RESEARCH

Earth Systems Lab 2025

We chose our mission statement carefully because it acknowledges our responsibility to the future. A steward nurtures and protects what already exists, while carefully guiding new development in a responsible manner. The principle of ‘optimistic stewardship’ is our guiding star for developing impactful technology and for growing our community.

Our FDL community of brilliant and best minds, along with leading organisations are uniquely placed to show how emerging technologies can be a force for good in the world. Over the last eight years, Earth Systems Lab teams have pushed the boundaries of Earth observation: from world-first demonstrations of machine learning in orbit for mapping floods and landscape changes, to predicting global-scale rainfall, to understanding the drivers of extreme wildfires.

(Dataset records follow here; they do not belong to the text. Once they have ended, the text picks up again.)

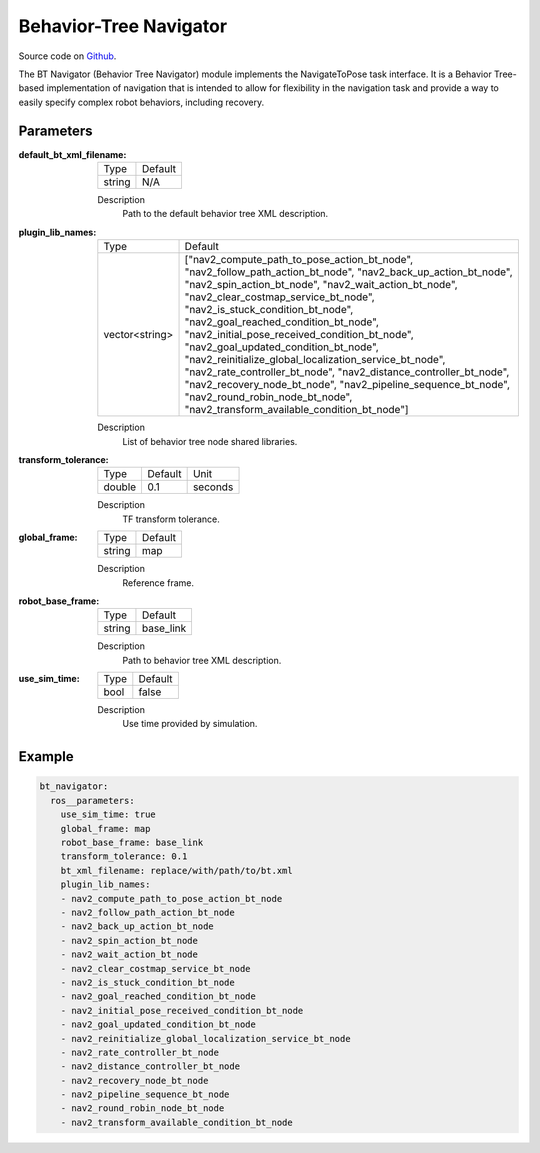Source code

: .. _configuring_the_bt:

Behavior-Tree Navigator
#######################

Source code on Github_.

.. _Github: https://github.com/ros-planning/navigation2/tree/master/nav2_bt_navigator

The BT Navigator (Behavior Tree Navigator) module implements the NavigateToPose task interface. 
It is a Behavior Tree-based implementation of navigation that is intended to allow for flexibility 
in the navigation task and provide a way to easily specify complex robot behaviors, including recovery.

Parameters
**********

:default_bt_xml_filename:

  ====== =======
  Type   Default
  ------ -------
  string N/A   
  ====== =======

  Description
    Path to the default behavior tree XML description.

:plugin_lib_names:

  ============== ==========================================================
  Type           Default                                                   
  -------------- ----------------------------------------------------------
  vector<string> ["nav2_compute_path_to_pose_action_bt_node", 
                 "nav2_follow_path_action_bt_node",
                 "nav2_back_up_action_bt_node",
                 "nav2_spin_action_bt_node",
                 "nav2_wait_action_bt_node",
                 "nav2_clear_costmap_service_bt_node",
                 "nav2_is_stuck_condition_bt_node",
                 "nav2_goal_reached_condition_bt_node",
                 "nav2_initial_pose_received_condition_bt_node",
                 "nav2_goal_updated_condition_bt_node",
                 "nav2_reinitialize_global_localization_service_bt_node",
                 "nav2_rate_controller_bt_node",
                 "nav2_distance_controller_bt_node",
                 "nav2_recovery_node_bt_node",
                 "nav2_pipeline_sequence_bt_node",
                 "nav2_round_robin_node_bt_node",
                 "nav2_transform_available_condition_bt_node"]             
  ============== ==========================================================

  Description
    List of behavior tree node shared libraries.

:transform_tolerance:

  ====== ======= ======= 
  Type   Default Unit
  ------ ------- -------
  double 0.1     seconds
  ====== ======= =======

  Description
    TF transform tolerance.

:global_frame:

  ====== ======== 
  Type   Default
  ------ --------
  string map    
  ====== ========

  Description
    Reference frame.

:robot_base_frame:

  ====== ========= 
  Type   Default  
  ------ ---------
  string base_link
  ====== =========

  Description
    Path to behavior tree XML description.

:use_sim_time:

  ==== =======
  Type Default
  ---- -------
  bool false  
  ==== =======

  Description
    Use time provided by simulation.

Example
*******
.. code-block:: yaml

    bt_navigator:
      ros__parameters:
        use_sim_time: true
        global_frame: map
        robot_base_frame: base_link
        transform_tolerance: 0.1
        bt_xml_filename: replace/with/path/to/bt.xml
        plugin_lib_names: 
        - nav2_compute_path_to_pose_action_bt_node
        - nav2_follow_path_action_bt_node
        - nav2_back_up_action_bt_node
        - nav2_spin_action_bt_node
        - nav2_wait_action_bt_node
        - nav2_clear_costmap_service_bt_node
        - nav2_is_stuck_condition_bt_node
        - nav2_goal_reached_condition_bt_node
        - nav2_initial_pose_received_condition_bt_node
        - nav2_goal_updated_condition_bt_node
        - nav2_reinitialize_global_localization_service_bt_node
        - nav2_rate_controller_bt_node
        - nav2_distance_controller_bt_node
        - nav2_recovery_node_bt_node
        - nav2_pipeline_sequence_bt_node
        - nav2_round_robin_node_bt_node
        - nav2_transform_available_condition_bt_node

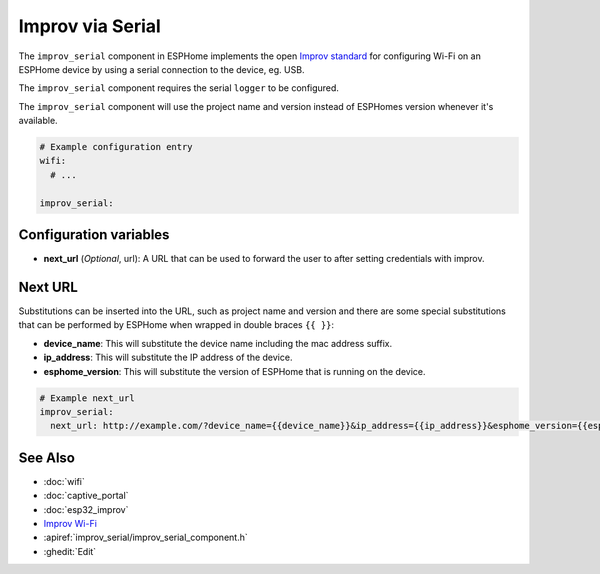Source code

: Improv via Serial
=================

.. seo::
    :description: Instructions for setting up Improv via Serial in ESPHome.
    :image: improv-social.png

The ``improv_serial`` component in ESPHome implements the open `Improv standard <https://www.improv-wifi.com/>`__
for configuring Wi-Fi on an ESPHome device by using a serial connection to the device, eg. USB.

The ``improv_serial`` component requires the serial ``logger`` to be configured.

The ``improv_serial`` component will use the project name and version instead of ESPHomes version whenever it's available.


.. code-block:: yaml

    # Example configuration entry
    wifi:
      # ...

    improv_serial:


Configuration variables
-----------------------

- **next_url** (*Optional*, url): A URL that can be used to forward the user to after setting credentials with improv.

Next URL
--------

Substitutions can be inserted into the URL, such as project name and version and there are some special substitutions
that can be performed by ESPHome when wrapped in double braces ``{{ }}``:

- **device_name**: This will substitute the device name including the mac address suffix.
- **ip_address**: This will substitute the IP address of the device.
- **esphome_version**: This will substitute the version of ESPHome that is running on the device.

.. code-block:: yaml

    # Example next_url
    improv_serial:
      next_url: http://example.com/?device_name={{device_name}}&ip_address={{ip_address}}&esphome_version={{esphome_version}}

See Also
--------

- :doc:`wifi`
- :doc:`captive_portal`
- :doc:`esp32_improv`
- `Improv Wi-Fi <https://www.improv-wifi.com/>`__
- :apiref:`improv_serial/improv_serial_component.h`
- :ghedit:`Edit`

3D CLOUDS FOR CLIMATE EXTREMES 

Can we dynamically model 3D cloud structure quantify its importance on extreme climate? 

Advancing global 3D cloud reconstruction is needed to improve our understanding of atmospheric phenomena - and climate.  

Predictions could support a wide variety of scientific use-cases: from better forecasting of hurricane intensity, to more discriminative cloud classification or a more nuanced understanding of how deforestation affects cloud cover and type.

FOUNDATION MODELS FOR EXTREME ENVIRONMENTS

How can we appropriately use foundation models for uncertainty-aware decision making in poorly sampled environments?

Contemporary Earth Observation foundation models have poor predictive power in environments like the Antarctic - where sparse sampling during training leads to poor generalization (i.e. when the target region is significantly different to training data). 

We aim to reliably assess where a model is likely to perform poorly in advance and explore methods to condition or adjust predictions, such as introducing heterogeneous sources of ground truth.

STARCOP 2.0: ATMOSPHERIC ANOMALY DETECTION ONBOARD

Can we push the limits of weak signal detection to map transient phenomena like anthropogenic greenhouse gas leaks?

Constellations of small satellites offer great potential for low-latency Earth Observation tasks like alerting or tip-and-cue. 

We will assess the detection limits for weak signals, leveraging rich multi-and hyperspectral data to better identify difficult to detect phenomena like anthropogenic greenhouse gas leaks or other atmospheric anomalies.